Outro exemplo exitoso é o da Unimed Guarulhos – primeira a adotar o programa de atenção primária, a partir de 2012, com um grupo de quatro mil pacientes. Além de um índice de satisfação dos clientes de 87%, houve redução de 57% no custo per capita em pronto-socorro com os pacientes acompanhados pelo programa Cuidado Perfeito, direcionado a pacientes diabéticos.
Soluções possíveis
Existem alternativas para solucionar os problemas relacionados aos modelos atuais de saúde. O presidente da SBMFC defende que a saúde suplementar seja qualificada pela estruturação de um modelo também baseado na APS. A solução, segundo ele, traria mais eficiência ao sistema, com grande redução no número de hospitalizações e complicações relacionadas às doenças crônicas. “As duas formas mais clássicas de melhoria dos sistemas público e privado são por meio da ampliação do financiamento do SUS, com o fortalecimento do modelo de APS e da saúde suplementar, que já tem um financiamento relativamente adequado, mas precisa ser reformulado do ponto de vista assistencial, para uma orientação à atenção primária.”

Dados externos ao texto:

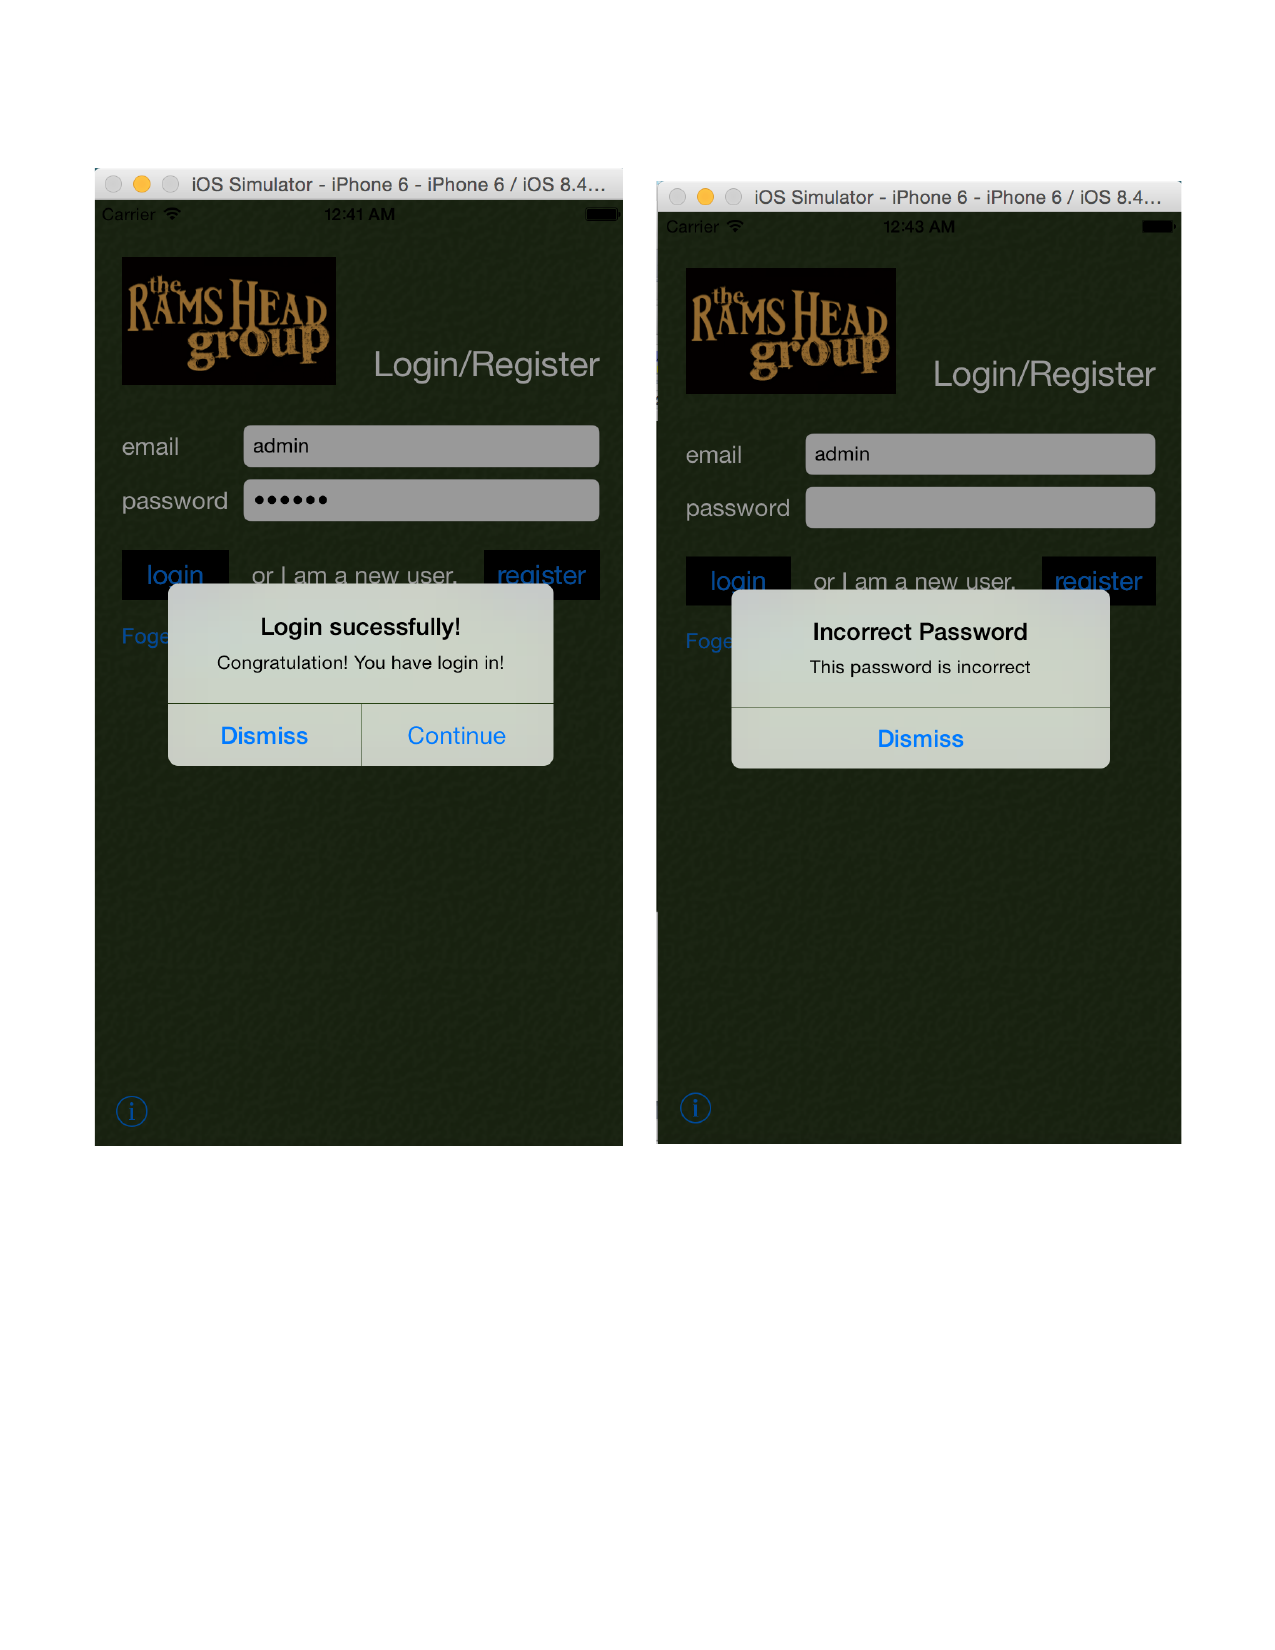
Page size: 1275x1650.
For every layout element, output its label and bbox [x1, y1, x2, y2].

picture [656, 181, 1182, 1144]
picture [93, 168, 623, 1143]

Evidências mostram que a APS de qualidade resolve pelo menos 85% dos problemas de saúde de uma população referenciada. “Qualquer gestor de saúde competente sabe que para ter um sistema de saúde custo-efetivo, resolutivo e eficaz é preciso investir de forma adequada, persistente e longitudinal na qualificação da Atenção Primária à Saúde, com médicos de família e comunidade”, diz a presidente da CIMF.
Para o secretário de Saúde de Florianópolis, é fundamental aumentar significativamente o financiamento público, especialmente em âmbitos federal e estadual, a fim de pelo menos dobrar o investimento per capita brasileiro. “Além disso, são necessárias regras de planejamento baseadas em indicadores claros de custo-efetividade, com forte indução do modelo centrado na atenção primária em saúde”, conclui.